Given records =>
* * *

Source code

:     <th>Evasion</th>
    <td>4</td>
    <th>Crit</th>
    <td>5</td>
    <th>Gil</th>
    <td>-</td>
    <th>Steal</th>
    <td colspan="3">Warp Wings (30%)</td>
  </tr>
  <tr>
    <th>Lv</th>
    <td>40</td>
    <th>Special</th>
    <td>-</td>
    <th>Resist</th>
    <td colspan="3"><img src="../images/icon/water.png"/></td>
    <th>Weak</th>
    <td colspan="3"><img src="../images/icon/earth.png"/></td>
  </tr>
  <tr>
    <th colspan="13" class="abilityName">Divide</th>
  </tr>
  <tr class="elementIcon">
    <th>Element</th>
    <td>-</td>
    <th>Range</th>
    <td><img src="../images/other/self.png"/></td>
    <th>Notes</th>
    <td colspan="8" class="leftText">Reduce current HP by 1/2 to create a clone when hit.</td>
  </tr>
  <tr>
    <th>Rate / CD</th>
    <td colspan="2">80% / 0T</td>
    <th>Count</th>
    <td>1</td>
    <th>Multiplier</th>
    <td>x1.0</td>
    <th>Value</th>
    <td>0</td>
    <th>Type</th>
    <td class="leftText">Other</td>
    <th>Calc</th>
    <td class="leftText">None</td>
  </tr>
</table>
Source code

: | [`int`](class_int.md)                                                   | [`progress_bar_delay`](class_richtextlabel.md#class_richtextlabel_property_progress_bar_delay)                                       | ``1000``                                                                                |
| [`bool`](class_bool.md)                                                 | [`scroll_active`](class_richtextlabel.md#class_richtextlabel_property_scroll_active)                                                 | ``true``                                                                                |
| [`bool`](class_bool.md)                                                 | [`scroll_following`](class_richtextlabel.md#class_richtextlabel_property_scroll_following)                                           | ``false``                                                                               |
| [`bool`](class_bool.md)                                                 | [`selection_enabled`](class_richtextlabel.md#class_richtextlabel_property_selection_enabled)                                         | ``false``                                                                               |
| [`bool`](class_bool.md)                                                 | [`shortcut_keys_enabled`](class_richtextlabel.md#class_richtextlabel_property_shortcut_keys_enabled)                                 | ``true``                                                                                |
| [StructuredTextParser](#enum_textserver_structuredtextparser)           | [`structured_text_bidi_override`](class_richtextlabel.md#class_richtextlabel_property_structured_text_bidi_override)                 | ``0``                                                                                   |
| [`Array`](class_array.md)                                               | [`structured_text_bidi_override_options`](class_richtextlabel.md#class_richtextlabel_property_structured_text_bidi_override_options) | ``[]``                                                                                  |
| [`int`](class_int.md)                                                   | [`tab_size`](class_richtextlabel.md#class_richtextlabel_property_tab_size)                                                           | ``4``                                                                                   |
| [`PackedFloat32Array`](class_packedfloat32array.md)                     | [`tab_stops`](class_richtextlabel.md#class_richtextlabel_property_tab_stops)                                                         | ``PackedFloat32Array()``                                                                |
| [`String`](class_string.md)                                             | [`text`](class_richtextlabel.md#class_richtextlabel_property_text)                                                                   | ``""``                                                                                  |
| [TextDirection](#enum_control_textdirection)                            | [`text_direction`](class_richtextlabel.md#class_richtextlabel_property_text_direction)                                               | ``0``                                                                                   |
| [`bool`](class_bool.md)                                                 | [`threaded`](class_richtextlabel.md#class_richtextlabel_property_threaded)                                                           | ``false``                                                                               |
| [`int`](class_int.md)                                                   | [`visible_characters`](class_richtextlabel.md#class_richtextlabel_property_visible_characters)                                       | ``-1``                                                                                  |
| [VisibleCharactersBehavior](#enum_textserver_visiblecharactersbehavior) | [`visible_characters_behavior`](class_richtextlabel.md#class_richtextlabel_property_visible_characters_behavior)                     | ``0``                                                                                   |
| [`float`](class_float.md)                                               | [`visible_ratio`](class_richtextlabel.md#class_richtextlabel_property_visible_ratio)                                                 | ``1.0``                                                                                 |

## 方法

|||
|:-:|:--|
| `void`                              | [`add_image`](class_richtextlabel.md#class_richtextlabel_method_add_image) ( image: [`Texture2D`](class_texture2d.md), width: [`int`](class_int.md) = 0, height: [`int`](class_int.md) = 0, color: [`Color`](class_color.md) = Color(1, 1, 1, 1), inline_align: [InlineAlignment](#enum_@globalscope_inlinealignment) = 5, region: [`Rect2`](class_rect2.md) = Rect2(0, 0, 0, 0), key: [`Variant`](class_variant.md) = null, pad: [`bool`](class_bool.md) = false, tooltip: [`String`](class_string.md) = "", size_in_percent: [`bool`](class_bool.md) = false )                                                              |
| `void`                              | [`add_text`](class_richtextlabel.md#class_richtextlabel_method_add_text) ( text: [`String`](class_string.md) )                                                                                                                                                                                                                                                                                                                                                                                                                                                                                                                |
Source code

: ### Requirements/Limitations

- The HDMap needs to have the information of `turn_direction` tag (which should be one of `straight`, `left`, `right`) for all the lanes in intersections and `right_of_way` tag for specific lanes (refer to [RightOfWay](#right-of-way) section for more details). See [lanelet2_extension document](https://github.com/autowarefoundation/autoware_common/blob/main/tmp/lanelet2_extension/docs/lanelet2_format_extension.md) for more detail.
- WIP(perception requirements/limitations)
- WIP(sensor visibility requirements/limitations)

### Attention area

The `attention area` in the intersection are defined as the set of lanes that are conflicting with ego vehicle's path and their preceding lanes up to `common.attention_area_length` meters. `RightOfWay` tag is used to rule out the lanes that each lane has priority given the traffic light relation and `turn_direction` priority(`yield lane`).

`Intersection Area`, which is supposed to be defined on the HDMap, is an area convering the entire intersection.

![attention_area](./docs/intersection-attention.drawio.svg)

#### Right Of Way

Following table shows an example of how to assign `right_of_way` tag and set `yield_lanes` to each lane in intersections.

* * *

Exercise objective => Swap every "leftText" in the lines above for "alignLeft", and leave everything else unchanged.

Response to the exercise =>
Source code

:     <th>Evasion</th>
    <td>4</td>
    <th>Crit</th>
    <td>5</td>
    <th>Gil</th>
    <td>-</td>
    <th>Steal</th>
    <td colspan="3">Warp Wings (30%)</td>
  </tr>
  <tr>
    <th>Lv</th>
    <td>40</td>
    <th>Special</th>
    <td>-</td>
    <th>Resist</th>
    <td colspan="3"><img src="../images/icon/water.png"/></td>
    <th>Weak</th>
    <td colspan="3"><img src="../images/icon/earth.png"/></td>
  </tr>
  <tr>
    <th colspan="13" class="abilityName">Divide</th>
  </tr>
  <tr class="elementIcon">
    <th>Element</th>
    <td>-</td>
    <th>Range</th>
    <td><img src="../images/other/self.png"/></td>
    <th>Notes</th>
    <td colspan="8" class="alignLeft">Reduce current HP by 1/2 to create a clone when hit.</td>
  </tr>
  <tr>
    <th>Rate / CD</th>
    <td colspan="2">80% / 0T</td>
    <th>Count</th>
    <td>1</td>
    <th>Multiplier</th>
    <td>x1.0</td>
    <th>Value</th>
    <td>0</td>
    <th>Type</th>
    <td class="alignLeft">Other</td>
    <th>Calc</th>
    <td class="alignLeft">None</td>
  </tr>
</table>
Source code

: | [`int`](class_int.md)                                                   | [`progress_bar_delay`](class_richtextlabel.md#class_richtextlabel_property_progress_bar_delay)                                       | ``1000``                                                                                |
| [`bool`](class_bool.md)                                                 | [`scroll_active`](class_richtextlabel.md#class_richtextlabel_property_scroll_active)                                                 | ``true``                                                                                |
| [`bool`](class_bool.md)                                                 | [`scroll_following`](class_richtextlabel.md#class_richtextlabel_property_scroll_following)                                           | ``false``                                                                               |
| [`bool`](class_bool.md)                                                 | [`selection_enabled`](class_richtextlabel.md#class_richtextlabel_property_selection_enabled)                                         | ``false``                                                                               |
| [`bool`](class_bool.md)                                                 | [`shortcut_keys_enabled`](class_richtextlabel.md#class_richtextlabel_property_shortcut_keys_enabled)                                 | ``true``                                                                                |
| [StructuredTextParser](#enum_textserver_structuredtextparser)           | [`structured_text_bidi_override`](class_richtextlabel.md#class_richtextlabel_property_structured_text_bidi_override)                 | ``0``                                                                                   |
| [`Array`](class_array.md)                                               | [`structured_text_bidi_override_options`](class_richtextlabel.md#class_richtextlabel_property_structured_text_bidi_override_options) | ``[]``                                                                                  |
| [`int`](class_int.md)                                                   | [`tab_size`](class_richtextlabel.md#class_richtextlabel_property_tab_size)                                                           | ``4``                                                                                   |
| [`PackedFloat32Array`](class_packedfloat32array.md)                     | [`tab_stops`](class_richtextlabel.md#class_richtextlabel_property_tab_stops)                                                         | ``PackedFloat32Array()``                                                                |
| [`String`](class_string.md)                                             | [`text`](class_richtextlabel.md#class_richtextlabel_property_text)                                                                   | ``""``                                                                                  |
| [TextDirection](#enum_control_textdirection)                            | [`text_direction`](class_richtextlabel.md#class_richtextlabel_property_text_direction)                                               | ``0``                                                                                   |
| [`bool`](class_bool.md)                                                 | [`threaded`](class_richtextlabel.md#class_richtextlabel_property_threaded)                                                           | ``false``                                                                               |
| [`int`](class_int.md)                                                   | [`visible_characters`](class_richtextlabel.md#class_richtextlabel_property_visible_characters)                                       | ``-1``                                                                                  |
| [VisibleCharactersBehavior](#enum_textserver_visiblecharactersbehavior) | [`visible_characters_behavior`](class_richtextlabel.md#class_richtextlabel_property_visible_characters_behavior)                     | ``0``                                                                                   |
| [`float`](class_float.md)                                               | [`visible_ratio`](class_richtextlabel.md#class_richtextlabel_property_visible_ratio)                                                 | ``1.0``                                                                                 |

## 方法

|||
|:-:|:--|
| `void`                              | [`add_image`](class_richtextlabel.md#class_richtextlabel_method_add_image) ( image: [`Texture2D`](class_texture2d.md), width: [`int`](class_int.md) = 0, height: [`int`](class_int.md) = 0, color: [`Color`](class_color.md) = Color(1, 1, 1, 1), inline_align: [InlineAlignment](#enum_@globalscope_inlinealignment) = 5, region: [`Rect2`](class_rect2.md) = Rect2(0, 0, 0, 0), key: [`Variant`](class_variant.md) = null, pad: [`bool`](class_bool.md) = false, tooltip: [`String`](class_string.md) = "", size_in_percent: [`bool`](class_bool.md) = false )                                                              |
| `void`                              | [`add_text`](class_richtextlabel.md#class_richtextlabel_method_add_text) ( text: [`String`](class_string.md) )                                                                                                                                                                                                                                                                                                                                                                                                                                                                                                                |
Source code

: ### Requirements/Limitations

- The HDMap needs to have the information of `turn_direction` tag (which should be one of `straight`, `left`, `right`) for all the lanes in intersections and `right_of_way` tag for specific lanes (refer to [RightOfWay](#right-of-way) section for more details). See [lanelet2_extension document](https://github.com/autowarefoundation/autoware_common/blob/main/tmp/lanelet2_extension/docs/lanelet2_format_extension.md) for more detail.
- WIP(perception requirements/limitations)
- WIP(sensor visibility requirements/limitations)

### Attention area

The `attention area` in the intersection are defined as the set of lanes that are conflicting with ego vehicle's path and their preceding lanes up to `common.attention_area_length` meters. `RightOfWay` tag is used to rule out the lanes that each lane has priority given the traffic light relation and `turn_direction` priority(`yield lane`).

`Intersection Area`, which is supposed to be defined on the HDMap, is an area convering the entire intersection.

![attention_area](./docs/intersection-attention.drawio.svg)

#### Right Of Way

Following table shows an example of how to assign `right_of_way` tag and set `yield_lanes` to each lane in intersections.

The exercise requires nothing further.